## Passage shown
A partial manuscript collection related to Joab Langston Thomas is housed in the NCSU Libraries Special Collections Research Center in D.H. Hill Library. In addition, Thomas Hall was named in his honor in 2009.

In 1981 Thomas returned to The University of Alabama to serve as the school's president, an office he held until 1988. During his presidency, the university tripled research funding, raised admission standards, established a core curriculum and a University-wide honors program, and initiated the Presidential Scholars program to recruit top students. He also helped develop the UA Arboretum and served as its second director. A notable hire of his presidency at Alabama was that of Ray Perkins to succeed Bear Bryant as the school's football coach in December 1982. Thomas later hired Bill Curry to succeed Perkins in 1987 when Perkins left to become coach of the National Football League's Tampa Bay Buccaneers.

He served as president of Pennsylvania State University from 1990 to 1995, where he oversaw the largest building program in the university's history and oversaw Penn State's entry into the Big 10 athletic conference. The Thomas Building on Penn State's University Park campus is named in his honor, and houses parts of the Eberly College of Science, including the Department of Statistics.

## Record extracts
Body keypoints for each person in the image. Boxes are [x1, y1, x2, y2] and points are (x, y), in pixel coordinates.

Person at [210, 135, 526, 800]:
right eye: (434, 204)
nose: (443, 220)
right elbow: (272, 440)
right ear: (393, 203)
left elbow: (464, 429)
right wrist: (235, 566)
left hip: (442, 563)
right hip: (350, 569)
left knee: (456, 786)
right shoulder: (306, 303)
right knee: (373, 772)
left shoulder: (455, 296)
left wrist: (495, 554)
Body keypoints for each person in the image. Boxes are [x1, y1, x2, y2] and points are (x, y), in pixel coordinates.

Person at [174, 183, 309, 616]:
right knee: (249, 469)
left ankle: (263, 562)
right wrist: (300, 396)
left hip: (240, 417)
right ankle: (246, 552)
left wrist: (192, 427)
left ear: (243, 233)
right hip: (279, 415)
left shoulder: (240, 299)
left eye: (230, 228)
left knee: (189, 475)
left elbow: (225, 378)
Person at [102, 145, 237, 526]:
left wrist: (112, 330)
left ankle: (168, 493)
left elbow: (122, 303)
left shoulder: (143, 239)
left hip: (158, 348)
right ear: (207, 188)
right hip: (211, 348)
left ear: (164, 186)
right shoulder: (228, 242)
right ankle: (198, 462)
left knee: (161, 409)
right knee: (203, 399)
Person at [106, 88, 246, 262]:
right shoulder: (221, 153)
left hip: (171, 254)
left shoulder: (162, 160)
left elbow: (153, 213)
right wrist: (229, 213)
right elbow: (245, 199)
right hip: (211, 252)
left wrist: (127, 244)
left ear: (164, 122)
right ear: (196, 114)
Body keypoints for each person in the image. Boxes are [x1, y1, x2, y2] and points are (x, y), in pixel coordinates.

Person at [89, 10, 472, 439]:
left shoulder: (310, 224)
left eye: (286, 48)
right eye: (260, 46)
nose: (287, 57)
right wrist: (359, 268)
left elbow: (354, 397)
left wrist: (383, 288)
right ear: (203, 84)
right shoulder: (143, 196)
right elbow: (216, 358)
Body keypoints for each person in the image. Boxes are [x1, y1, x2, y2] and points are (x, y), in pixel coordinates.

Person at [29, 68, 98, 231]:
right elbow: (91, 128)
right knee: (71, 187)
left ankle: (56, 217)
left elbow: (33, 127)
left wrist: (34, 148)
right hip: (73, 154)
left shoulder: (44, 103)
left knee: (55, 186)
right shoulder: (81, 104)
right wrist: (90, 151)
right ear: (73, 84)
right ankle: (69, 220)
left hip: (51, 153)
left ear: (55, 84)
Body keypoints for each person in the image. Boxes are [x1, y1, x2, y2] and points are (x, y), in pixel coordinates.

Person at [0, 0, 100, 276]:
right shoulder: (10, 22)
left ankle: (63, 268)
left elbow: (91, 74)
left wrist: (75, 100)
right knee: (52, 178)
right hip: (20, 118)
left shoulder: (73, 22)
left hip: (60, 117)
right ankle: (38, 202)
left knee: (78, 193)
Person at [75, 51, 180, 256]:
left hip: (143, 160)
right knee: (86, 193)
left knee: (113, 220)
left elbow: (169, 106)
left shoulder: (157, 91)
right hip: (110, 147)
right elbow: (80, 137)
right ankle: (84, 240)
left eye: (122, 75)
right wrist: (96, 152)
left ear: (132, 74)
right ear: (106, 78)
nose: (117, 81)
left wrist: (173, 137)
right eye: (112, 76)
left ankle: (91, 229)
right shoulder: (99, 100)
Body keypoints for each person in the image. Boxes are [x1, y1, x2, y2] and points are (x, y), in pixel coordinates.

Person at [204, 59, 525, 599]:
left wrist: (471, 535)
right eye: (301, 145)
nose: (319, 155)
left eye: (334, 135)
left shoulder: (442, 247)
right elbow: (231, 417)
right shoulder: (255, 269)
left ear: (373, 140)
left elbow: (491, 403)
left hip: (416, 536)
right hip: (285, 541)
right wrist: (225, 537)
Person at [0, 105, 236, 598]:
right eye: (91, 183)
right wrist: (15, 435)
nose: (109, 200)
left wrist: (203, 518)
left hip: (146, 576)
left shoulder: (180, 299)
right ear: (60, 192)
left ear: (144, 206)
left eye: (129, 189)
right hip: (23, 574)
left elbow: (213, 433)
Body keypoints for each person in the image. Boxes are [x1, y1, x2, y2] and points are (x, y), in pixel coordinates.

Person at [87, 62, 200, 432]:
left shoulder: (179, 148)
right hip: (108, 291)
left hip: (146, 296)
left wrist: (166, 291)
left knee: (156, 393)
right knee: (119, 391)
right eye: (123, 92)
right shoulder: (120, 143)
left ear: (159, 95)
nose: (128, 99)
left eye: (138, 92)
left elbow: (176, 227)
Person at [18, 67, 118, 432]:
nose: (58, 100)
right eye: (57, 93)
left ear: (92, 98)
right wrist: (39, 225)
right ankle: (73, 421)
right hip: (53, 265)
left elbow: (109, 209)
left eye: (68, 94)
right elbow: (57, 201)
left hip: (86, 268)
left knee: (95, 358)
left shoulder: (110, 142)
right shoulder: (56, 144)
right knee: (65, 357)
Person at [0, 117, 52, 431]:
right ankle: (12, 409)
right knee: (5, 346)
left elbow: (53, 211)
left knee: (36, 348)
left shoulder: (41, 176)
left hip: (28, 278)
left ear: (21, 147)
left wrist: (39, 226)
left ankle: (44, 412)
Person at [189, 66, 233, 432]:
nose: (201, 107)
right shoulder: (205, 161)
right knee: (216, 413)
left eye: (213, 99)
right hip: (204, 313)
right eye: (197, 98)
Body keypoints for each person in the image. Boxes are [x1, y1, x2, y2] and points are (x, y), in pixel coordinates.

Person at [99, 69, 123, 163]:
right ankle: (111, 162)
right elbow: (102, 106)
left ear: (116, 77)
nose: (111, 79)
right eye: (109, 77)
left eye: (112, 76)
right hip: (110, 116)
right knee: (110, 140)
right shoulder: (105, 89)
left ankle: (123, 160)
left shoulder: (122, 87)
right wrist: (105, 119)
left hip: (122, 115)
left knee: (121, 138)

## Exercise aim
Copy everything from "A partial manuscript" down to "honor in 2009." in the passage about Joab Langston Thomas, changing "D.H. Hill Library" to "the main library".

## Answer for the task
A partial manuscript collection related to Joab Langston Thomas is housed in the NCSU Libraries Special Collections Research Center in the main library. In addition, Thomas Hall was named in his honor in 2009.